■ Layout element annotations
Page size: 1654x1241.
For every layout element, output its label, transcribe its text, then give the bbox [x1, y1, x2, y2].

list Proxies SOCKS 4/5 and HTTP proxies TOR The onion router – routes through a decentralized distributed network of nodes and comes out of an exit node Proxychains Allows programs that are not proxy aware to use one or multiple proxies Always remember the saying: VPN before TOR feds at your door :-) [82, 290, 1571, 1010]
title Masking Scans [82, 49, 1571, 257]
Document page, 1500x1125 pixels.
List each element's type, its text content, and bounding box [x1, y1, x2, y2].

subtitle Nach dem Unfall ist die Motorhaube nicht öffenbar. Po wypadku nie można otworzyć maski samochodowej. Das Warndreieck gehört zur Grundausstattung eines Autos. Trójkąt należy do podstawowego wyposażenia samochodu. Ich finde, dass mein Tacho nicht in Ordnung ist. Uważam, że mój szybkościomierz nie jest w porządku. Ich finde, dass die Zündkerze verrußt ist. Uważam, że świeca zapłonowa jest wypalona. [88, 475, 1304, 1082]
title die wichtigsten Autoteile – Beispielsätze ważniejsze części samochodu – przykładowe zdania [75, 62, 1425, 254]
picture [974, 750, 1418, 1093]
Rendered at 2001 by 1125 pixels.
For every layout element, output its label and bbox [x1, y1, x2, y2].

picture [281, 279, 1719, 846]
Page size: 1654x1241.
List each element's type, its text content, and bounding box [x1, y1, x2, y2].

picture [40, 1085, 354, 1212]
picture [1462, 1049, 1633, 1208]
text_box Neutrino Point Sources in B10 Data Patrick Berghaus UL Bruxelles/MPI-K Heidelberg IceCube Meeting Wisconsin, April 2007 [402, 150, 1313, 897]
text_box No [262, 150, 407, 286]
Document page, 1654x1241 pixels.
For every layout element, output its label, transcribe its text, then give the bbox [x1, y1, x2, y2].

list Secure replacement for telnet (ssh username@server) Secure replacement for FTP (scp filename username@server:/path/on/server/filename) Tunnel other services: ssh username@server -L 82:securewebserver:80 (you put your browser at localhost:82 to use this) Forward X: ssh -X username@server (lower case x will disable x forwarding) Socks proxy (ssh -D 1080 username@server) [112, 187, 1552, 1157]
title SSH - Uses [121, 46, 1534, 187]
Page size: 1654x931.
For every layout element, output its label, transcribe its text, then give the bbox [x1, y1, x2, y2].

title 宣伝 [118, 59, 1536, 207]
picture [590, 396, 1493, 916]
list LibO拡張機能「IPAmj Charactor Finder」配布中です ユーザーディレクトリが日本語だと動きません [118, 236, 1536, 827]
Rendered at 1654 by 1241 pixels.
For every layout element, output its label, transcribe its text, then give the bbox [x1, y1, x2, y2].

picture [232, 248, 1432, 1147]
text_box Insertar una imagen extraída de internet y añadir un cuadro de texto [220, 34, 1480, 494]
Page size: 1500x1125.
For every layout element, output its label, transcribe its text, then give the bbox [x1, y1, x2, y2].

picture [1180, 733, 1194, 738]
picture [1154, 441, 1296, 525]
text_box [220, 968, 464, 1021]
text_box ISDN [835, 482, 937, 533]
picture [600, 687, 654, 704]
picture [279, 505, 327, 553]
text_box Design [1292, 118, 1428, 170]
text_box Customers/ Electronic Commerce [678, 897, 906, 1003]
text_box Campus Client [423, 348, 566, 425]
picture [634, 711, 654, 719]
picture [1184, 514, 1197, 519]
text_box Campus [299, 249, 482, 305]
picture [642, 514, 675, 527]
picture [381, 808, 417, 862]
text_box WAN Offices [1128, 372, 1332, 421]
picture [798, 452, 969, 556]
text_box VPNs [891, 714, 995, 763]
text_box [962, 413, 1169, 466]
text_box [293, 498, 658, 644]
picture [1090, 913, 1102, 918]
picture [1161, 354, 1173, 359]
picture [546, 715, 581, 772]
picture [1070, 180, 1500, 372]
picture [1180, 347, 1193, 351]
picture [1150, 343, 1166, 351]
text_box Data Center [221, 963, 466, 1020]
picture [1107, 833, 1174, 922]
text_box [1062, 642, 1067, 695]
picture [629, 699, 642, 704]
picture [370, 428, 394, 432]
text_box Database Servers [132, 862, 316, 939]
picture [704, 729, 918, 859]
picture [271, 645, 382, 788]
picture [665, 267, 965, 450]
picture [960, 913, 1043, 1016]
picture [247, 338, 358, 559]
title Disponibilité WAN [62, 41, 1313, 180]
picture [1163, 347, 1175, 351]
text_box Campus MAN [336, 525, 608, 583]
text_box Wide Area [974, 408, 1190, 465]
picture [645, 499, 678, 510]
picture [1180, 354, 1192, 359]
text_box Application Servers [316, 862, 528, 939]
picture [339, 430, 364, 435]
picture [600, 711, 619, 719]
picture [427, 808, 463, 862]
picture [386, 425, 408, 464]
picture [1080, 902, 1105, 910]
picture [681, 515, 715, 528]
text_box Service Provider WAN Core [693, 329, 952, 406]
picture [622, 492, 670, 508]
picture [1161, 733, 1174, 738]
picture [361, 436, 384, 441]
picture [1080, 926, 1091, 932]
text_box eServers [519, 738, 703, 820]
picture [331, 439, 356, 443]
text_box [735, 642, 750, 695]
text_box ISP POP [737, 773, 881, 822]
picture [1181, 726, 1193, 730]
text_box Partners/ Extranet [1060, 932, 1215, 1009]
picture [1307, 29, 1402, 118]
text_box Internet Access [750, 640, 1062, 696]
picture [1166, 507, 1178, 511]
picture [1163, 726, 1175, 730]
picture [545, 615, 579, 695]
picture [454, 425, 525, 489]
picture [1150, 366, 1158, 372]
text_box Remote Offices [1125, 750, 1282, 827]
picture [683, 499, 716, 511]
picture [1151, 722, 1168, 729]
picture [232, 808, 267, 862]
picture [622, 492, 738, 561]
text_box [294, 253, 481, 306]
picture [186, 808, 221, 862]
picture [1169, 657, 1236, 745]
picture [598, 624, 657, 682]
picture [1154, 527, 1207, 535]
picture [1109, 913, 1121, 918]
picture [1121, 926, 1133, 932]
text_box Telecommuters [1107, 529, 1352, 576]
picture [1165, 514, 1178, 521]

■ Goal
In the records above, replace every "layout element" with "page element" and leave everything else unchanged.

■ Result for this task
Page size: 1654x1241.
For every page element, output its label, transcribe its text, then give the bbox [x1, y1, x2, y2].

list Proxies SOCKS 4/5 and HTTP proxies TOR The onion router – routes through a decentralized distributed network of nodes and comes out of an exit node Proxychains Allows programs that are not proxy aware to use one or multiple proxies Always remember the saying: VPN before TOR feds at your door :-) [82, 290, 1571, 1010]
title Masking Scans [82, 49, 1571, 257]
Document page, 1500x1125 pixels.
List each element's type, its text content, and bounding box [x1, y1, x2, y2].

subtitle Nach dem Unfall ist die Motorhaube nicht öffenbar. Po wypadku nie można otworzyć maski samochodowej. Das Warndreieck gehört zur Grundausstattung eines Autos. Trójkąt należy do podstawowego wyposażenia samochodu. Ich finde, dass mein Tacho nicht in Ordnung ist. Uważam, że mój szybkościomierz nie jest w porządku. Ich finde, dass die Zündkerze verrußt ist. Uważam, że świeca zapłonowa jest wypalona. [88, 475, 1304, 1082]
title die wichtigsten Autoteile – Beispielsätze ważniejsze części samochodu – przykładowe zdania [75, 62, 1425, 254]
picture [974, 750, 1418, 1093]
Rendered at 2001 by 1125 pixels.
For every page element, output its label and bbox [x1, y1, x2, y2].

picture [281, 279, 1719, 846]
Page size: 1654x1241.
List each element's type, its text content, and bounding box [x1, y1, x2, y2].

picture [40, 1085, 354, 1212]
picture [1462, 1049, 1633, 1208]
text_box Neutrino Point Sources in B10 Data Patrick Berghaus UL Bruxelles/MPI-K Heidelberg IceCube Meeting Wisconsin, April 2007 [402, 150, 1313, 897]
text_box No [262, 150, 407, 286]
Document page, 1654x1241 pixels.
For every page element, output its label, transcribe its text, then give the bbox [x1, y1, x2, y2].

list Secure replacement for telnet (ssh username@server) Secure replacement for FTP (scp filename username@server:/path/on/server/filename) Tunnel other services: ssh username@server -L 82:securewebserver:80 (you put your browser at localhost:82 to use this) Forward X: ssh -X username@server (lower case x will disable x forwarding) Socks proxy (ssh -D 1080 username@server) [112, 187, 1552, 1157]
title SSH - Uses [121, 46, 1534, 187]
Page size: 1654x931.
For every page element, output its label, transcribe its text, then give the bbox [x1, y1, x2, y2].

title 宣伝 [118, 59, 1536, 207]
picture [590, 396, 1493, 916]
list LibO拡張機能「IPAmj Charactor Finder」配布中です ユーザーディレクトリが日本語だと動きません [118, 236, 1536, 827]
Rendered at 1654 by 1241 pixels.
For every page element, output its label, transcribe its text, then give the bbox [x1, y1, x2, y2].

picture [232, 248, 1432, 1147]
text_box Insertar una imagen extraída de internet y añadir un cuadro de texto [220, 34, 1480, 494]
Page size: 1500x1125.
For every page element, output its label, transcribe its text, then give the bbox [x1, y1, x2, y2].

picture [1180, 733, 1194, 738]
picture [1154, 441, 1296, 525]
text_box [220, 968, 464, 1021]
text_box ISDN [835, 482, 937, 533]
picture [600, 687, 654, 704]
picture [279, 505, 327, 553]
text_box Design [1292, 118, 1428, 170]
text_box Customers/ Electronic Commerce [678, 897, 906, 1003]
text_box Campus Client [423, 348, 566, 425]
picture [634, 711, 654, 719]
picture [1184, 514, 1197, 519]
text_box Campus [299, 249, 482, 305]
picture [642, 514, 675, 527]
picture [381, 808, 417, 862]
text_box WAN Offices [1128, 372, 1332, 421]
picture [798, 452, 969, 556]
text_box VPNs [891, 714, 995, 763]
text_box [962, 413, 1169, 466]
text_box [293, 498, 658, 644]
picture [1090, 913, 1102, 918]
picture [1161, 354, 1173, 359]
picture [546, 715, 581, 772]
picture [1070, 180, 1500, 372]
picture [1180, 347, 1193, 351]
picture [1150, 343, 1166, 351]
text_box Data Center [221, 963, 466, 1020]
picture [1107, 833, 1174, 922]
text_box [1062, 642, 1067, 695]
picture [629, 699, 642, 704]
picture [370, 428, 394, 432]
text_box Database Servers [132, 862, 316, 939]
picture [704, 729, 918, 859]
picture [271, 645, 382, 788]
picture [665, 267, 965, 450]
picture [960, 913, 1043, 1016]
picture [247, 338, 358, 559]
title Disponibilité WAN [62, 41, 1313, 180]
picture [1163, 347, 1175, 351]
text_box Campus MAN [336, 525, 608, 583]
text_box Wide Area [974, 408, 1190, 465]
picture [645, 499, 678, 510]
picture [1180, 354, 1192, 359]
text_box Application Servers [316, 862, 528, 939]
picture [339, 430, 364, 435]
picture [600, 711, 619, 719]
picture [427, 808, 463, 862]
picture [386, 425, 408, 464]
picture [1080, 902, 1105, 910]
picture [681, 515, 715, 528]
text_box Service Provider WAN Core [693, 329, 952, 406]
picture [622, 492, 670, 508]
picture [1161, 733, 1174, 738]
picture [361, 436, 384, 441]
picture [1080, 926, 1091, 932]
text_box eServers [519, 738, 703, 820]
picture [331, 439, 356, 443]
text_box [735, 642, 750, 695]
text_box ISP POP [737, 773, 881, 822]
picture [1181, 726, 1193, 730]
text_box Partners/ Extranet [1060, 932, 1215, 1009]
picture [1307, 29, 1402, 118]
text_box Internet Access [750, 640, 1062, 696]
picture [1166, 507, 1178, 511]
picture [1163, 726, 1175, 730]
picture [545, 615, 579, 695]
picture [454, 425, 525, 489]
picture [1150, 366, 1158, 372]
text_box Remote Offices [1125, 750, 1282, 827]
picture [683, 499, 716, 511]
picture [1151, 722, 1168, 729]
picture [232, 808, 267, 862]
picture [622, 492, 738, 561]
text_box [294, 253, 481, 306]
picture [186, 808, 221, 862]
picture [1169, 657, 1236, 745]
picture [598, 624, 657, 682]
picture [1154, 527, 1207, 535]
picture [1109, 913, 1121, 918]
picture [1121, 926, 1133, 932]
text_box Telecommuters [1107, 529, 1352, 576]
picture [1165, 514, 1178, 521]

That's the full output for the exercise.